- _Exercise requirements_
Convert the records starting at the line containing "Document page, 1500x1125 pixels." and ending at the line containing "list Release-building tool" into a two-column CSV with the headers instruction and answer, one row per record. Put each record's text and its answer in a single quoted field apiece, with line breaks replaced by spaces.

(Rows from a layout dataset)
+++

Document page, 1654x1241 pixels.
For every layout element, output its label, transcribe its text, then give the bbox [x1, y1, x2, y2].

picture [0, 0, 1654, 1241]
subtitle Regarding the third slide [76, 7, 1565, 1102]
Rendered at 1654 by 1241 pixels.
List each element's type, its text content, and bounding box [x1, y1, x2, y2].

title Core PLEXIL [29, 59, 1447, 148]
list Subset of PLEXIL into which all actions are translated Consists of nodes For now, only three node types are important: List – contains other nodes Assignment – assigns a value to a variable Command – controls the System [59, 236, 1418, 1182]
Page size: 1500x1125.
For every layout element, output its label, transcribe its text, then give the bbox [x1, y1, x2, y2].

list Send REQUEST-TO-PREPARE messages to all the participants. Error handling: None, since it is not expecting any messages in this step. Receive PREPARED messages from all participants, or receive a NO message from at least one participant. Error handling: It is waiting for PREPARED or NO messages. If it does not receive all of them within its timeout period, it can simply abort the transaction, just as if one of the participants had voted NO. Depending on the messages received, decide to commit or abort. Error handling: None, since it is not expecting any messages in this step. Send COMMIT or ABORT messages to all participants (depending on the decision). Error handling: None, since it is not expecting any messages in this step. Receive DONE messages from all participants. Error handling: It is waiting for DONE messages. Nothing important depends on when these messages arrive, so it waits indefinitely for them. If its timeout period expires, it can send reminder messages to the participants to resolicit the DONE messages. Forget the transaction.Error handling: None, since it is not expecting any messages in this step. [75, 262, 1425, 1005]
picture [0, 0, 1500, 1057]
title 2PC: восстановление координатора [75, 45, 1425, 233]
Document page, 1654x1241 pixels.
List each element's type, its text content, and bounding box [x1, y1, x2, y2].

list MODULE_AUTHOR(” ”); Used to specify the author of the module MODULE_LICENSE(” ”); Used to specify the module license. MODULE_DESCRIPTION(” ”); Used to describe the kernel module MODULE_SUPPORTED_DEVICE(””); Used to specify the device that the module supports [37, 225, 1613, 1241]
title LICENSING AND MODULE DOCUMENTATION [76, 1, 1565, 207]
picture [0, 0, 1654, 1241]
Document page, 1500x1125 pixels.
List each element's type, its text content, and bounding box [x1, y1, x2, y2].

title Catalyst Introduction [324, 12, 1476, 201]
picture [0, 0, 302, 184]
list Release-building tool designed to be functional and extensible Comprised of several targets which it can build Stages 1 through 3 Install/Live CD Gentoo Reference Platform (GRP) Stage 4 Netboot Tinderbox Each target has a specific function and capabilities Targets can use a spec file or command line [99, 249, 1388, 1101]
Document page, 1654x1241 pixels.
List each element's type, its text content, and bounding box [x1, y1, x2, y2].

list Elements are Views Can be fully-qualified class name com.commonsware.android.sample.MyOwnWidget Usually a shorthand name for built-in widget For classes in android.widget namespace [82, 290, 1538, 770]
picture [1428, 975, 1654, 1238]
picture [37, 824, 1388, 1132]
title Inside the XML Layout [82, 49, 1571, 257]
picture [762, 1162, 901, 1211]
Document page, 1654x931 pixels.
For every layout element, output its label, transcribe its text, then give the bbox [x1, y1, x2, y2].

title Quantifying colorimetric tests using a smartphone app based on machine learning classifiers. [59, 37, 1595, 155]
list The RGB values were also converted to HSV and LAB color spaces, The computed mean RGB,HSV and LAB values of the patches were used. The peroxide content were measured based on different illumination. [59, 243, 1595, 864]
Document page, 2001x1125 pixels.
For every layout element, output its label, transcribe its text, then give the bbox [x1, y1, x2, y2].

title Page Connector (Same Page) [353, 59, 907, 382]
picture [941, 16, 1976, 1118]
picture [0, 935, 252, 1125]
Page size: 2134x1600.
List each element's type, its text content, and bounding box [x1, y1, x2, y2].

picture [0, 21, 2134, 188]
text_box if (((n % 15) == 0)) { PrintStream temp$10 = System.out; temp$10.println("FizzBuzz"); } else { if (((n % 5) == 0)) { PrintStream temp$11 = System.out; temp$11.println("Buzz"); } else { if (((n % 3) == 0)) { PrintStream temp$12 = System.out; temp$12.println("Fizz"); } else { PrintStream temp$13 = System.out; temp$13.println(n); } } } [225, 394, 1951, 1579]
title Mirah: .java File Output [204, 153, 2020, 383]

+++

- _Exercise response_
instruction,answer
"Document page, 1500x1125 pixels. List each element's type, its text content, and bounding box [x1, y1, x2, y2].","title Catalyst Introduction [324, 12, 1476, 201] picture [0, 0, 302, 184] list Release-building tool designed to be functional and extensible Comprised of several targets which it can build Stages 1 through 3 Install/Live CD Gentoo Reference Platform (GRP) Stage 4 Netboot Tinderbox Each target has a specific function and capabilities Targets can use a spec file or command line [99, 249, 1388, 1101]"